More than 100 people took part in a rally Saturday in Unity to express frustration with Gov. Tom Wolf’s remaining covid-19-related restrictions on businesses.
Many, but not all, of the demonstrators wore face coverings, which are recommended by officials to control the spread of the coronavirus. Receiving honks from many passing motorists on Route 30, participants held up signs declaring everything from “All jobs are essential” to “Impeach Wolf.”
Sharky’s Cafe co-owner Jamie Huemme argued that Wolf’s restrictions on some types of Westmoreland County businesses, under the “yellow” phase of his economic restart that began Friday in most of the region, aren’t warranted by the level of covid-19 cases in the county.
“We’re less than 1% of the total (state) count of cases,” she said. But, in the yellow phase, she pointed out, salons, gyms and movie theaters are to remain closed while restaurants are limited to providing take-out and delivery services.
According to state figures posted Saturday, Westmoreland County has 423 confirmed positive covid-19 cases, out of more than 61,600 cases across the state. There have been 32 deaths in the county; at least 27 came in nursing homes.
Huemme, who helped organize the rally in Sharky’s parking lot, expressed hope the event will help motivate state officials to move the county soon into the least restrictive “green” phase of Wolf’s restart plan.
Local officials agreed with Huemme’s message.
“Our hope is the governor will see there are so many passionate people out there in the business community that are losing their livelihoods” under the restrictions, said Unity Supervisor Mike O’Barto, another rally organizer. “We need to get them to open up in a sensible way, and they know how to do that.”
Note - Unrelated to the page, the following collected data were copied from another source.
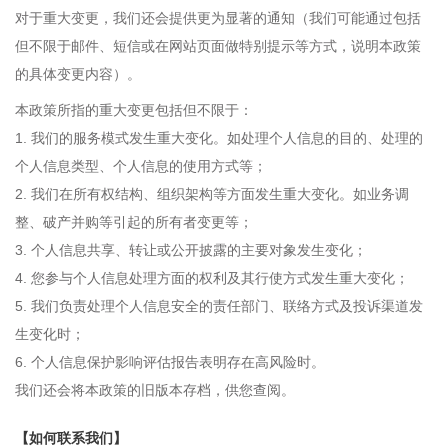
对于重大变更，我们还会提供更为显著的通知（我们可能通过包括
但不限于邮件、短信或在网站页面做特别提示等方式，说明本政策
的具体变更内容）。
本政策所指的重大变更包括但不限于：
1. 我们的服务模式发生重大变化。如处理个人信息的目的、处理的
个人信息类型、个人信息的使用方式等；
2. 我们在所有权结构、组织架构等方面发生重大变化。如业务调
整、破产并购等引起的所有者变更等；
3. 个人信息共享、转让或公开披露的主要对象发生变化；
4. 您参与个人信息处理方面的权利及其行使方式发生重大变化；
5. 我们负责处理个人信息安全的责任部门、联络方式及投诉渠道发
生变化时；
6. 个人信息保护影响评估报告表明存在高风险时。
我们还会将本政策的旧版本存档，供您查阅。
【如何联系我们】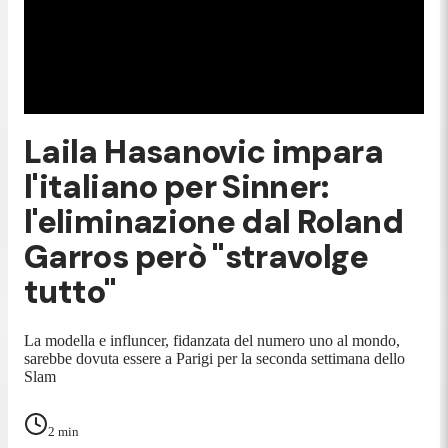
Laila Hasanovic impara
l'italiano per Sinner:
l'eliminazione dal Roland
Garros però "stravolge
tutto"
La modella e influncer, fidanzata del numero uno al mondo,
sarebbe dovuta essere a Parigi per la seconda settimana dello
Slam
2
min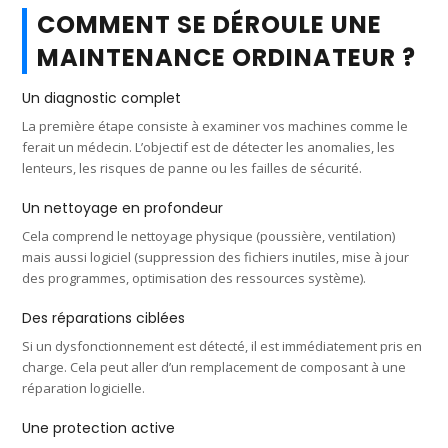
COMMENT SE DÉROULE UNE
MAINTENANCE ORDINATEUR ?
Un diagnostic complet
La première étape consiste à examiner vos machines comme le
ferait un médecin. L’objectif est de détecter les anomalies, les
lenteurs, les risques de panne ou les failles de sécurité.
Un nettoyage en profondeur
Cela comprend le nettoyage physique (poussière, ventilation)
mais aussi logiciel (suppression des fichiers inutiles, mise à jour
des programmes, optimisation des ressources système).
Des réparations ciblées
Si un dysfonctionnement est détecté, il est immédiatement pris en
charge. Cela peut aller d’un remplacement de composant à une
réparation logicielle.
Une protection active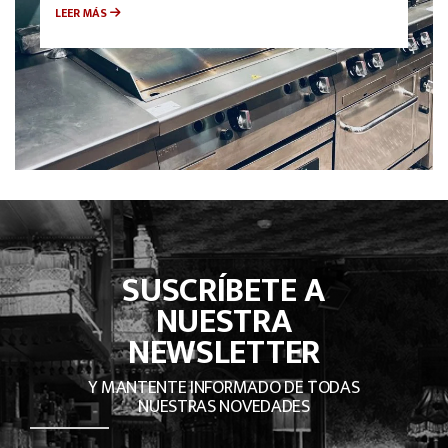
LEER MÁS
SUSCRÍBETE A
NUESTRA
NEWSLETTER
Y MANTENTE INFORMADO DE TODAS
NUESTRAS NOVEDADES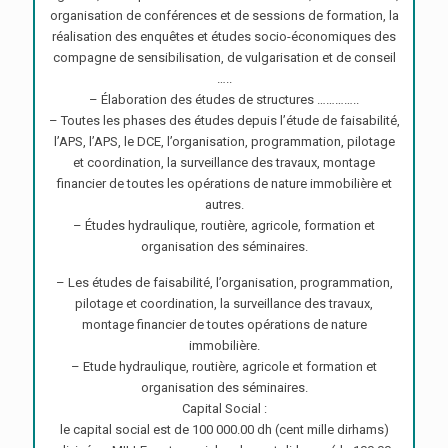
organisation de conférences et de sessions de formation, la
réalisation des enquêtes et études socio-économiques des
compagne de sensibilisation, de vulgarisation et de conseil
…..
– Élaboration des études de structures …………..
– Toutes les phases des études depuis l’étude de faisabilité,
l’APS, l’APS, le DCE, l’organisation, programmation, pilotage
et coordination, la surveillance des travaux, montage
financier de toutes les opérations de nature immobilière et
autres.
– Études hydraulique, routière, agricole, formation et
organisation des séminaires.
– Les études de faisabilité, l’organisation, programmation,
pilotage et coordination, la surveillance des travaux,
montage financier de toutes opérations de nature
immobilière.
– Etude hydraulique, routière, agricole et formation et
organisation des séminaires.
Capital Social :
le capital social est de 100 000.00 dh (cent mille dirhams)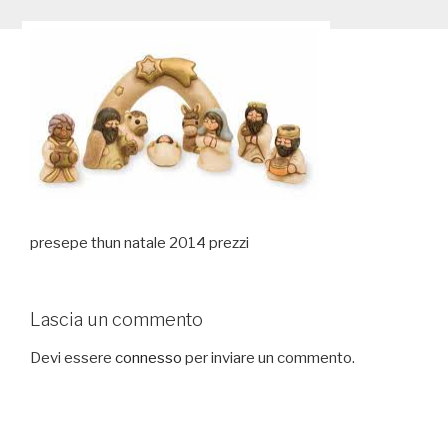
presepe thun natale 2014 prezzi
Lascia un commento
Devi essere
connesso
per inviare un commento.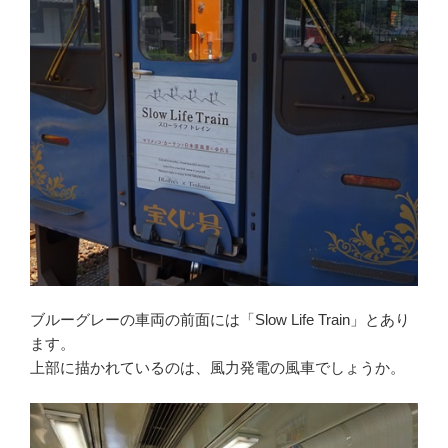
ブルーグレーの車両の前面には「Slow Life Train」とあり
ます。
上部に描かれているのは、風力発電の風車でしょうか。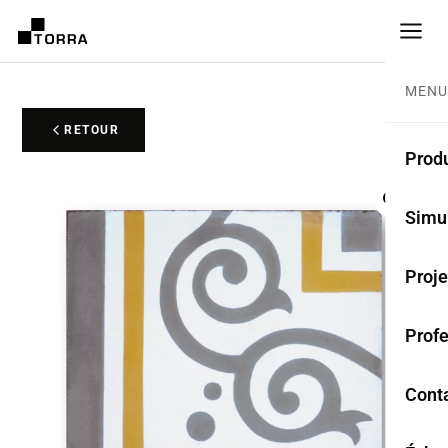
MENU
RETOUR
Produ
CARR
Simu
Coll
Proje
Carr
Prof
Rest
Anti
Cont
TER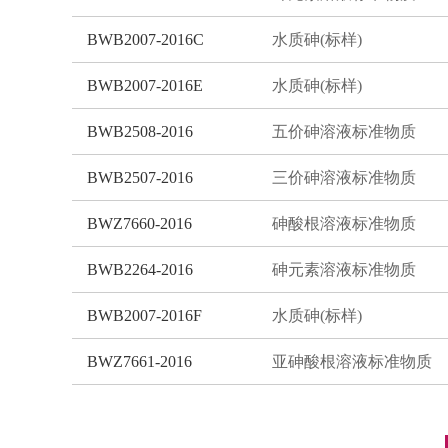
BWB2007-2016C
水质砷(标样)
BWB2007-2016E
水质砷(标样)
BWB2508-2016
五价砷溶液标准物质
BWB2507-2016
三价砷溶液标准物质
BWZ7660-2016
砷酸根溶液标准物质
BWB2264-2016
砷元素溶液标准物质
BWB2007-2016F
水质砷(标样)
BWZ7661-2016
亚砷酸根溶液标准物质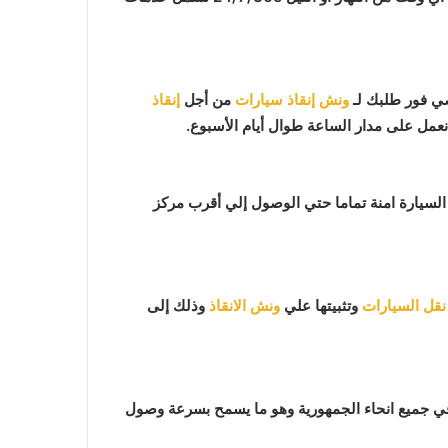
ونش إنقاذ سيارات
من أجل
إنقاذ
نعمل على مدار الساعة طوال أيام الأسبوع.
افظ علي السيارة امنة تماما حتي الوصول إلي أقرب مركز
نقل السيارات
وتثبيتها علي
ونش الانقاذ
وذلك إلى
ي جميع انحاء الجمهورية وهو ما يسمح بسرعة وصول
“The businesses along Route 30 are life-sustaining to many people, and they need to open up,” said Doug Weimer, a supervisor in neighboring Hempfield. “Lift all these restrictions and let us get back to normal life.”
Lora Reich of Derry Township came to the rally to support the local businesses she misses.
“I want to get my hair cut, and I want to go out to eat,” she said. “I’m not afraid.”
Lisa Pope of Latrobe operates a business in the mental health care field that has been deemed essential and hasn’t been subject to the same covid-19 restrictions as other enterprises. She attended the rally to argue the restrictions endanger civil liberties.
She said such rallies “help us to burn off frustration and steam. This increases awareness, maybe. But the real change is going to come with our lawmakers.”
Local state legislators, including Republicans Sen. Kim Ward and Rep. Eric Nelson and Democrat Rep. Joseph Petrarca, all noted they’ve voted for legislation intended to permit opening of businesses still closed under Wolf’s plan.
Ward suggested residents could help such legislation by pressuring Wolf to support it.
Nelson said negotiations are under way with the Wolf administration.
“We want to work to expand the yellow (guidelines) while we work to protect those who are most vulnerable,” Nelson said, referring to the elderly and residents of extended care facilities who have suffered harsh effects from the virus.
“It’s a step in the right direction that we moved into this yellow phase, but we need to expand what that means, to pick up more of our businesses,” Petrarca said.
He said it doesn’t make sense dentists are able to resume non-emergency care but hair salons, which he suggests could similarly provide protection for their clients, are to remain closed in the yellow phase of Wolf’s plan.
“I think the governor is trying to do the right thing, to protect the health and safety of Pennsylvanians,” Petrarca said, “but I think it’s time that we find a way to get businesses open. I think businesses can open in a safe way, to take care of the public but still be able to make the income they need to sustain their businesses and families.”